═══ Trecho fornecido ═══
PRA: Não se trata de ser, ou não, potência “pacífica”, e sim de ser um país responsável, sobretudo no plano do direito internacional e dos esforços de todos os países confiáveis para assegurar a paz e a segurança internacionais. Não é a detenção da arma atômica que confere maior poder de barganha no plano internacional, se tanto isso se dá no terreno da dissuasão estrita (como fez a Índia, mais pensando na China, do que no Paquistão, que por sua vez se armou por causa da Índia, com a ajuda da China, por sinal). O que confere maior poder de barganha é ser respeitado pelas suas boas ações, e por certa capacidade militar convencional, a única que conta em certos teatros de guerra.
O Brasil não possui nenhum contenciosos estratégico com vizinhos ou países mais distantes, e não precisa, assim, exibir qualquer dissuasão nuclear, ou mesmo em vetores mais tradicionais. Ele tem, sim, de dispor de vetores convencionais para poder participar de missões de manutenção E DE imposição da paz sob coberta do CSNU. O Brasil precisar ser dotado militarmente de meios capazes de assegurar sua defesa e de eventualmente impor a paz a outros, mas jamais na posse de arma nucleares, que não resolve nenhum problema básico do país e cria dezenas de outros indesejáveis.

5) Em sua opinião, ainda sob a visão nuclear para fins não pacíficos, daqui a 50 anos teremos um mundo...

PRA: Dentro de meio século, o mundo não será muito diferente do que é hoje, ou seja, contraditório, inseguro, com focos de conflitos, mas com ainda menos potencial para conflitos nucleares, já que supostamente aumenta a consciência dos povos quanto aos efeitos nefastos da detenção de armas atômicas.
            Em todo caso, meio século é um prazo muito longo para tratar de questões estratégicas e militares, que podem mudar rapidamente com a ascensão de novos países, e a decadência ou crise de outros países. Observando-se a China, por exemplo, constata-se que ela saiu de uma miséria abjeta a uma pobreza aceitável em menos de 20 anos, tendo construído infraestrutura e capacidades tecnológicas inigualáveis no plano mundial. Mas, ela pode entrar em crise, também, e sofrer problemas ainda não de todo detectados na presente conjuntura.
═══ Itens listados ═══
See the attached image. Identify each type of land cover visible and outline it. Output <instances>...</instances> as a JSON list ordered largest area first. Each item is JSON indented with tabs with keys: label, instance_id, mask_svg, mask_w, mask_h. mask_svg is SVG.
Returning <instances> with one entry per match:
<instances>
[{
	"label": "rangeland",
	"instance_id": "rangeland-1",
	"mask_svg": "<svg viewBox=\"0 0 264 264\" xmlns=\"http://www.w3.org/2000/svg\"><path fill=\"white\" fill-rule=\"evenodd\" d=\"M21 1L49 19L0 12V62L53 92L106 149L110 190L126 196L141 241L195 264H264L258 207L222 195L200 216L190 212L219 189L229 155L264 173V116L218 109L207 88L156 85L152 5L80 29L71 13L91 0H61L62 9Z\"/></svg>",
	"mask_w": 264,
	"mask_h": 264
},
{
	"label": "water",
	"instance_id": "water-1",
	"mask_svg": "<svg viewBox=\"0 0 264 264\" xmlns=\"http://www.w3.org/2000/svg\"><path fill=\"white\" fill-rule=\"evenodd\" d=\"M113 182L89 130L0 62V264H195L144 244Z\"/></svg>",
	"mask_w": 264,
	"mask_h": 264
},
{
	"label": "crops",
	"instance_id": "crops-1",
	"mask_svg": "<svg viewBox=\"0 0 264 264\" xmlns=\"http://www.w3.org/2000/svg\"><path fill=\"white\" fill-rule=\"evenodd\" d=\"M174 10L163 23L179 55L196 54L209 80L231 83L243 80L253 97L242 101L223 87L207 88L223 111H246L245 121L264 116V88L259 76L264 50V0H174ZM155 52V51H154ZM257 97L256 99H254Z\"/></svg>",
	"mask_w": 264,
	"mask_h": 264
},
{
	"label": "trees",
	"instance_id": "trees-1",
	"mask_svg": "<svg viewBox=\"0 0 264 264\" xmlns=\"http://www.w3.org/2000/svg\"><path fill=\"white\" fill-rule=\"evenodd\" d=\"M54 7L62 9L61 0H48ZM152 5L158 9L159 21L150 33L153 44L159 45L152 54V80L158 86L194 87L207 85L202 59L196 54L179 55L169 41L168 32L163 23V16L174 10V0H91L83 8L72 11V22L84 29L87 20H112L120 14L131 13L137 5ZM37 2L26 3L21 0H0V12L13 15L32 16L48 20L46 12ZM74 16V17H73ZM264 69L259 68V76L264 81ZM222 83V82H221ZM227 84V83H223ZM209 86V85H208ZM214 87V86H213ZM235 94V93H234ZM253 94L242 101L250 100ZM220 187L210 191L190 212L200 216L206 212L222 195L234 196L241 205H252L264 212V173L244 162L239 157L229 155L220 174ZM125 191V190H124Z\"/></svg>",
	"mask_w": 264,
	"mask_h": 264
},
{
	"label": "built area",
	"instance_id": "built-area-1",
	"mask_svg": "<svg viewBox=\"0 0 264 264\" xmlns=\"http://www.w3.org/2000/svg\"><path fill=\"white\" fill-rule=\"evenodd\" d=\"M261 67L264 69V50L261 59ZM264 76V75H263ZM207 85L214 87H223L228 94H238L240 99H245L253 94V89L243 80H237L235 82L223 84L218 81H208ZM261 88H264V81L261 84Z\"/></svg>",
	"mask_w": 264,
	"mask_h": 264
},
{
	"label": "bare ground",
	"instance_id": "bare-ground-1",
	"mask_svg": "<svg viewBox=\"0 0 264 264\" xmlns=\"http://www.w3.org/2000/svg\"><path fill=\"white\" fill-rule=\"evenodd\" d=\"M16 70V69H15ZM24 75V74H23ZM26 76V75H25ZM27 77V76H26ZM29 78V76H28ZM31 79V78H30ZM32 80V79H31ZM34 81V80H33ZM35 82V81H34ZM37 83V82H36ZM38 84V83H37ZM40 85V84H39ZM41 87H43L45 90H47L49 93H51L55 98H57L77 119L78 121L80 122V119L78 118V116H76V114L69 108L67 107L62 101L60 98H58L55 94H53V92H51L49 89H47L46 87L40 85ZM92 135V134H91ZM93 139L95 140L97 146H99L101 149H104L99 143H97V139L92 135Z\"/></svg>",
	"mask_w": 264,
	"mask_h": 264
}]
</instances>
═══
O que fazer:
1) Segundo o trecho sobre armas nucleares, em quanto tempo a China passou de uma miséria abjeta a uma pobreza aceitável?
2) Explique, com base no trecho sobre armas nucleares, por que o Brasil não precisa exibir dissuasão nuclear.
3) Prossiga com o trecho sobre armas nucleares a partir do ponto em que ele termina.
Os itens são material independente do trecho.

Respostas em ordem:
1) Em menos de 20 anos.

2) O Brasil não possui nenhum contencioso estratégico com vizinhos ou com países mais distantes, de modo que não precisa exibir qualquer dissuasão nuclear.

3)
6) Caso o Senhor deseje expor mais alguma opinião sobre este tema, por gentileza, fique a vontade para colocar suas ideias.

PRA: Acredito que o recurso à guerra total já não é mais possível na era nuclear, com a crescente interpenetração dos “impérios” regionais. Isto não quer dizer que o direito internacional – e suas manifestações institucionais, como a ONU e outras agências intergovernamentais – venha a prevalecer sobre a vontade dos Estados-nacionais e, sobretudo, acima desses impérios: a ameaça do uso da força deve permanecer como a ultima ratio da política internacional durante um bom tempo ainda, enquanto, pelo menos, a lógica westfaliana continuar a prevalecer (e isto pode durar mais um século e meio, aproximadamente).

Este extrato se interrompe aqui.